世界で先行開発、大日本住友製薬社長に聞く

最近、にわかに「がん幹細胞」という言葉が注目を集めている。がん幹細胞とは、木に例えれば、がんの“幹”であり、抗がん剤などで、“枝葉”に当たるがん細胞をたたいても、がん幹細胞が残っていると、再発、転移につながると考えられている。その様子から、がん幹細胞を“女王バチ”にたとえる見方もあるほどだ。
その「がん幹細胞」を攻撃し、がんの再発防止を狙う新薬を世界でもトップを切って開発している、大日本住友製薬の多田正世社長(写真)に聞いた。

がんの“女王バチ”をたたかないと、再発防げない

――がん幹細胞をターゲットにした再発防止を狙う新薬を開発中です。成功すれば、世界初の新薬ということですが、そもそも「がん幹細胞」とはどのようなものですか。

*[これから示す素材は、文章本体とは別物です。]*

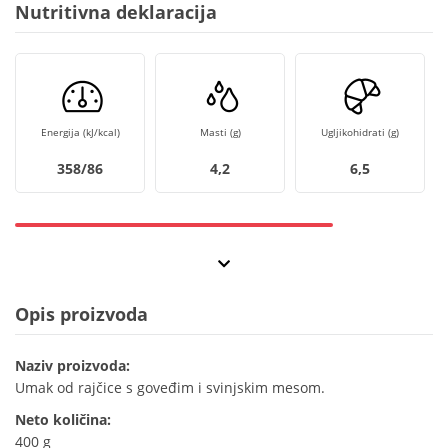
Nutritivna deklaracija
Energija (kJ/kcal)
Masti (g)
Ugljikohidrati (g)
358/86
4,2
6,5
Opis proizvoda
Naziv proizvoda:
Umak od rajčice s goveđim i svinjskim mesom.
Neto količina:
400 g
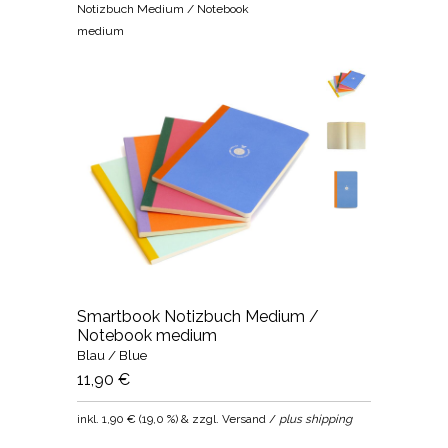
Notizbuch Medium / Notebook
medium
Smartbook Notizbuch Medium /
Notebook medium
Blau / Blue
11,90 €
inkl.
1,90 €
(
19,0 %
) & zzgl. Versand /
plus shipping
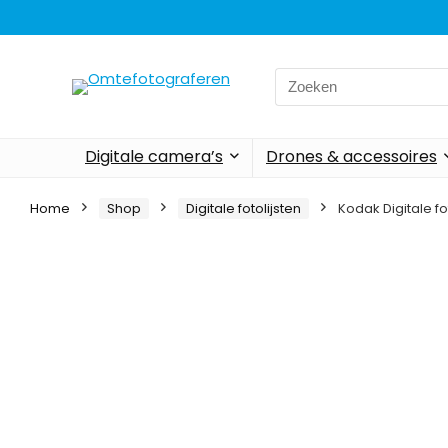
Search
for:
Digitale camera’s
Drones & accessoires
Home
Shop
Digitale fotolijsten
Kodak Digitale fot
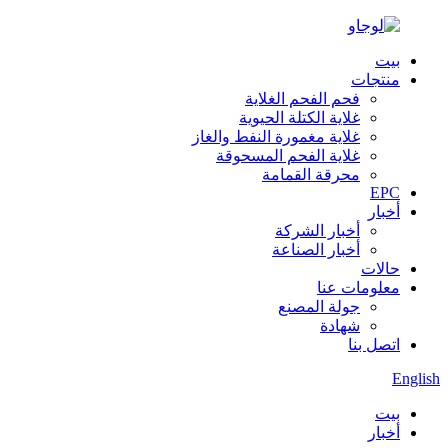
بيت
منتجات
فحم الفحم الغلاية
غلاية الكتلة الحيوية
غلاية مغمورة النفط والغاز
غلاية الفحم المسحوقة
محرقة القمامة
EPC
أخبار
أخبار الشركة
أخبار الصناعة
حالات
معلومات عنا
جولة المصنع
شهادة
اتصل بنا
English
بيت
أخبار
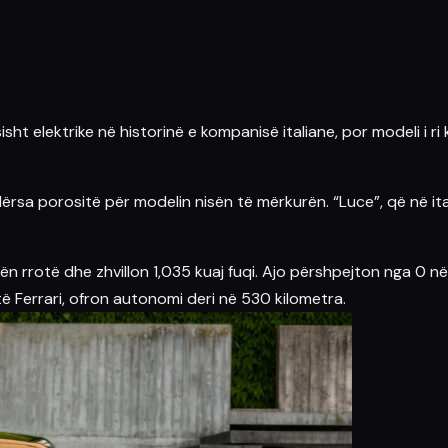
sht elektrike në historinë e kompanisë italiane, por modeli i 
rsa porositë për modelin nisën të mërkurën. “Luce”, që në ita
lën rrotë dhe zhvillon 1,035 kuaj fuqi. Ajo përshpejton nga 0 
të Ferrari, ofron autonomi deri në 530 kilometra.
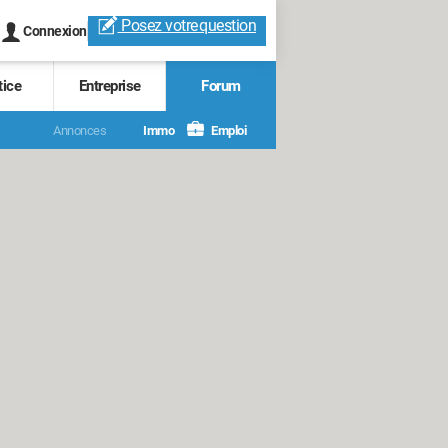
Posez votre
question
Connexion
tice
Entreprise
Forum
Annonces
Immo
Emploi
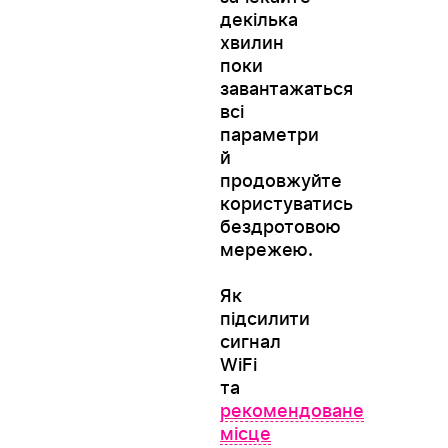
декілька
хвилин
поки
завантажаться
всі
параметри
й
продовжуйте
користуватись
бездротовою
мережею.
Як
підсилити
сигнал
WiFi
та
рекомендоване
місце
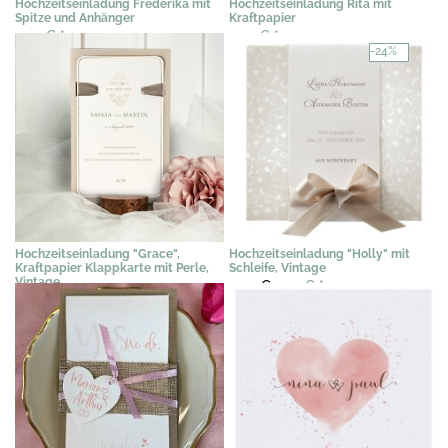
Hochzeitseinladung Frederika mit
Hochzeitseinladung Rita mit
Spitze und Anhänger
Kraftpapier
2,39 €
*
2,49 €
*
-24%
Hochzeitseinladung "Grace",
Hochzeitseinladung "Holly" mit
Kraftpapier Klappkarte mit Perle,
Schleife, Vintage
Vintage
3,02 €
2,29 €
*
2,95 €
*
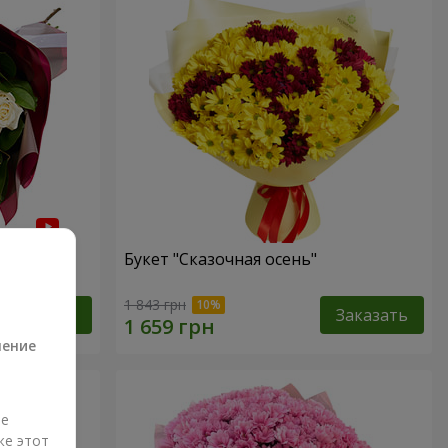
ец"
Букет "Сказочная осень"
а
1 843 грн
Заказать
Заказать
ление
ые
же этот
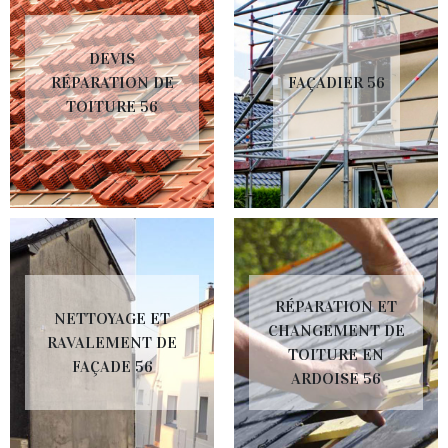
DEVIS
RÉPARATION DE
FAÇADIER 56
TOITURE 56
RÉPARATION ET
NETTOYAGE ET
CHANGEMENT DE
RAVALEMENT DE
TOITURE EN
FAÇADE 56
ARDOISE 56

がんの細胞の親玉のような細胞を「がん幹細胞」と称しています。仮説ではありますが、すべてのがん細胞ががん幹細胞から派生してくるという認識です。がん幹細胞が女王バチ、がんの細胞が働きバチというイメージです。いくら働きバチを殺しても、1匹の女王バチが生きていれば、次のがんが出てくる。われわれは、がん幹細胞を直接たたくことを考えています。それによって、がんが転移したり、再発したりということを防ぐ可能性があります。

開発中の薬は、がんの一般細胞にも幹細胞にも両方効く、オールマイティな薬になると期待しています。ただ、がんの種類によって効き目が違うので、すべてのがんに効くとは考えておらず、大腸がんから開発を進めています。

がんに幹細胞があるかどうかについては、血液がんではがん幹細胞の存在が立証されています。一方で、固形がんでは、がん幹細胞の存在は十分には証明されていないのが現状です。ただ、固形がんでも研究が進み、膨大な傍証が出ている。最近でもがん幹細胞の存在を示唆する報告がいくつか出てきており、そういうこともあって、がん幹細胞をターゲットとする薬の開発でトップを走っているわれわれが、注目されているのだと思います。